Mix and match
Your friendly neighbourhood dosa is getting a pan-Indian twist with fillings like galawati kabab and vegetable Manchurian, says Rahul Verma
I have come to the conclusion that there are two types of people. The first lot likes fusion and thinks there is nothing as good as a foie gras samosa. The second set can't abide the thought of mixing different kinds of food concepts, and can't even stand the thought of eating their salmon with a tart kasundi sauce.
I can understand the second group's concerns, but I have to admit that I belong to the first lot. I like mixing and matching. Of course, very often the match doesn't work. But unless you mix, how do you know what matches, and what flops?
In one part of Calcutta, a chef has been furiously working in a kitchen laboratory, mixing this with that, and testing and tasting the results. This is chef Niladri Chakraborty, whom I first got to know when he was at the Kenilworth Hotel in Calcutta. The chef, who is now moving to north India on a new assignment, has been tossing (and turning) a dish that's a hot favourite across India — the dosa. And he's looking at ways to change its DNA structure.
Take, for instance, something called a galawati dosa. Chef Niladri prepares the melt-in-the-mouth kabab with minced meat and spices, and then puts it inside a rawa dosa (prepared with semolina) as its filling.
"I also give a twist to the galawati, which is prepared on a tawa. I skewer it instead, which gives it a different texture," he says.
In some other corner, I can see a chef cringing in dismay. This is Arun Kumar T.R., who is the executive chef of the Zambar chain of restaurants, which specialises in southern Indian food. Chef Arun shudders at the thought of revamping dosas, and tells me that he has come across dishes called the Manchurian dosa and Szechuan dosa. The first has a stuffing of vegetable Manchurian (deep-fried veggie balls in a sauce), and the latter has the hotness of Szechuan food. I have also seen — though I must admit that despite my pro-fusion leanings, I left it untouched — something called the paneer Manchurian dosa.
Chilli con carne dosa
I don't suppose chef Arun is going to be greatly enthused by a dosa with a core of chilli con carne, a Mexican dish of kidney beans and minced meat. The chef believes that dosas should be left where they are — with their curry leaf and mustard flavoured potato fillings.
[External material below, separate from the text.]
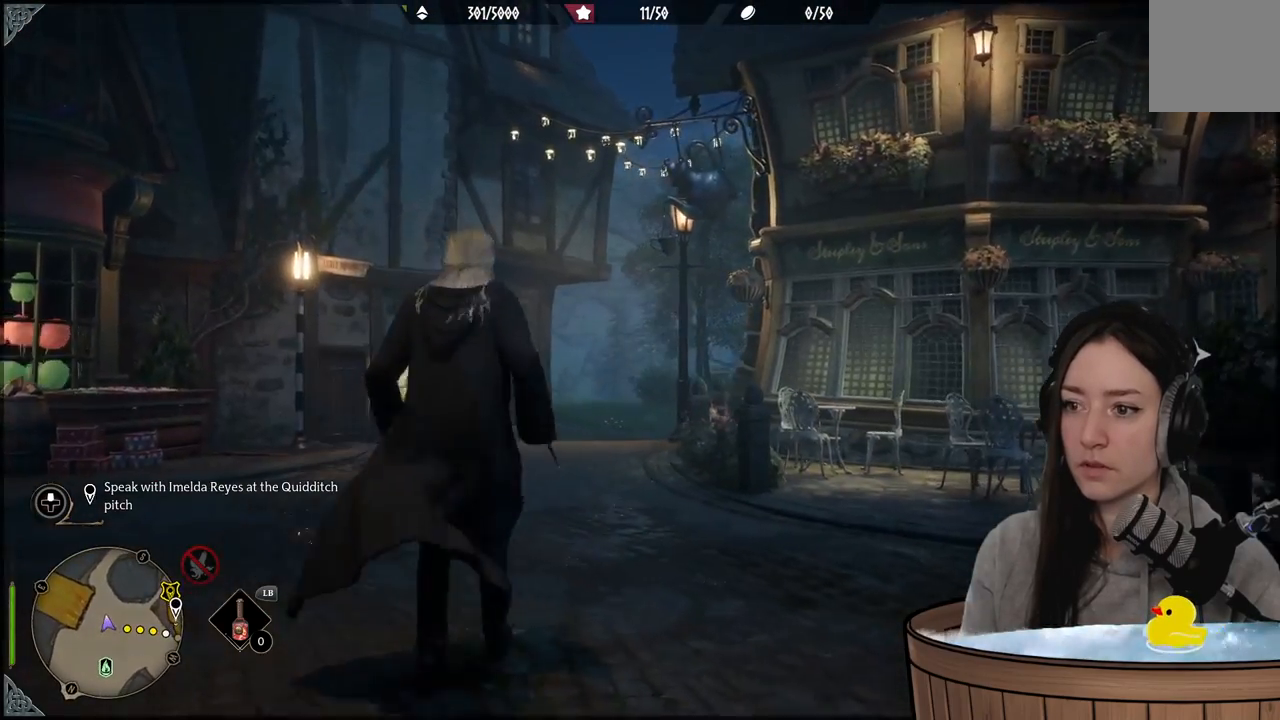
{"buttons": [], "left_stick": "up", "right_stick": "down-right", "events": [[167, "left_stick", "up-right"], [250, "left_stick", "up"], [250, "right_stick", "down-right"]]}
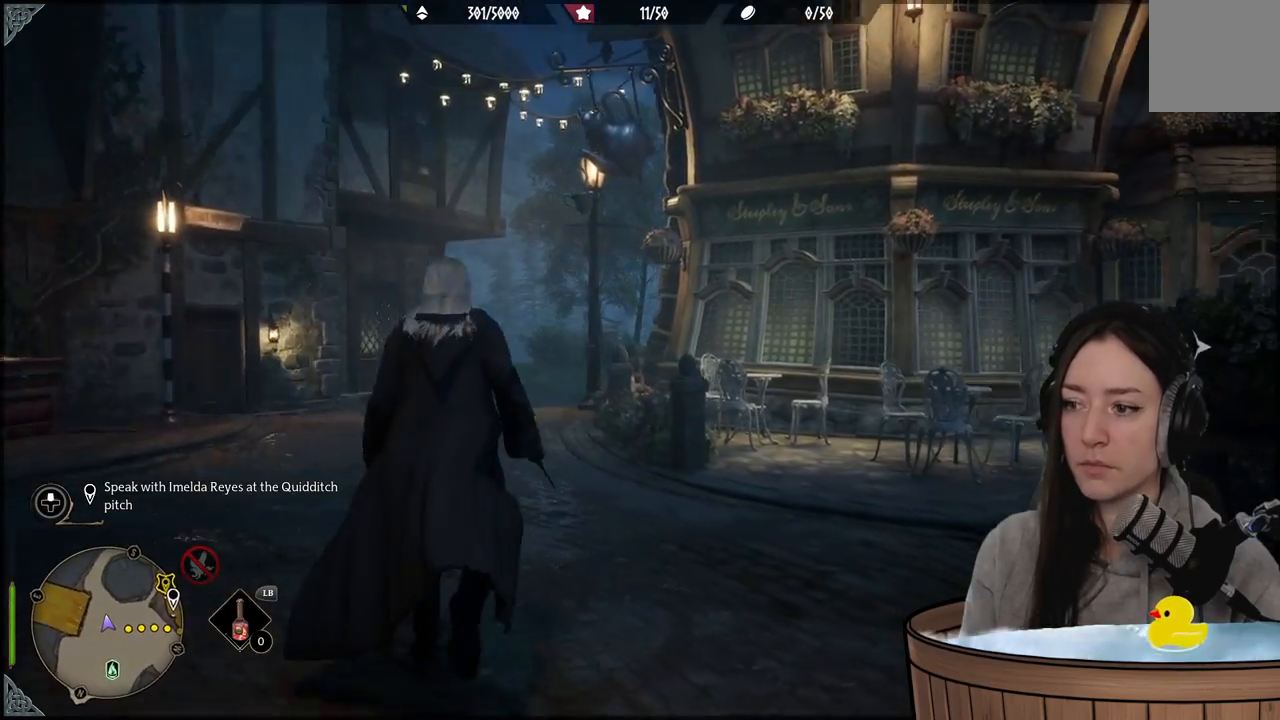
{"buttons": [], "left_stick": "up-right", "right_stick": "center", "events": [[233, "left_stick", "up-right"], [283, "right_stick", "down"], [400, "right_stick", "center"]]}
And let the outer wraps consist of ground rice, or rice and dal, or semolina, he pleads.
Of course, there is no hard rule (barring the one in the conservative cook's book) that says a dosa had to be prepared with rice, or rice and dal. Chef Niladri sees no reason why it can't be prepared with polenta, which crops up in a host of Italian recipes.
What I find interesting is that for the filling, he doesn't restrict himself to Italian cuisine, but looks eastwards. He stir-fries onions with garlic, galangal, mushrooms, cauliflower florets, broccoli, red pepper, baby bok choy and Thai basil. The sauce for this is prepared with soy, dried crushed chilli flakes and brown sugar. And this goes into the polenta dosa.
Some chefs, however, believe that there can be a middle path. Praveen Anand, the executive chef at the Sheraton Park Hotel & Towers in Chennai, says his perfect dosa is the one with a filling of upma — a mix of cooked semolina and vegetables. He would like to sauté some onions, and then add a helping of upma to it. He'd mix it well, and then put it in the middle of a crisp dosa, and serve it with thin coconut chutney.
To each his own. For me, fusion is a melting pot. Let's just add more stuff to it.
Mediterranean Chicken Dosa (serves 1)
• 100g cubed boneless chicken breast • 1 tbs lemon juice • 1 tbs olive oil • 2 chopped garlic cloves • a pinch of cumin powder • a pinch of ground pepper • a pinch of red chilli powder • salt to taste • 1 tbs tahini • 15g chopped onion
For the accompaniment:
• 1 tbs hummus
For the salad:
• a few pieces of diced watermelon • 1 tsp feta cheese • 1 sprig mint leaves
Mix the chicken with lemon juice, olive oil, garlic, cumin, pepper and chilli powders and salt. Cover and refrigerate for a few hours.
Place the chicken on skewers and grill for 15 minutes on both sides. Cut the cooked chicken into small pieces. Mix with sliced onions and tahini. Prepare a dosa in the normal way (place fermented ground rice and dal batter on hot tawa, drizzle oil on the sides, cook till the sides turn up). Put the chicken mixture at the centre of the dosa. Roll the dosa. Mix the ingredients for the salad. Serve the dosa with hummus and the melon, mint and feta salad.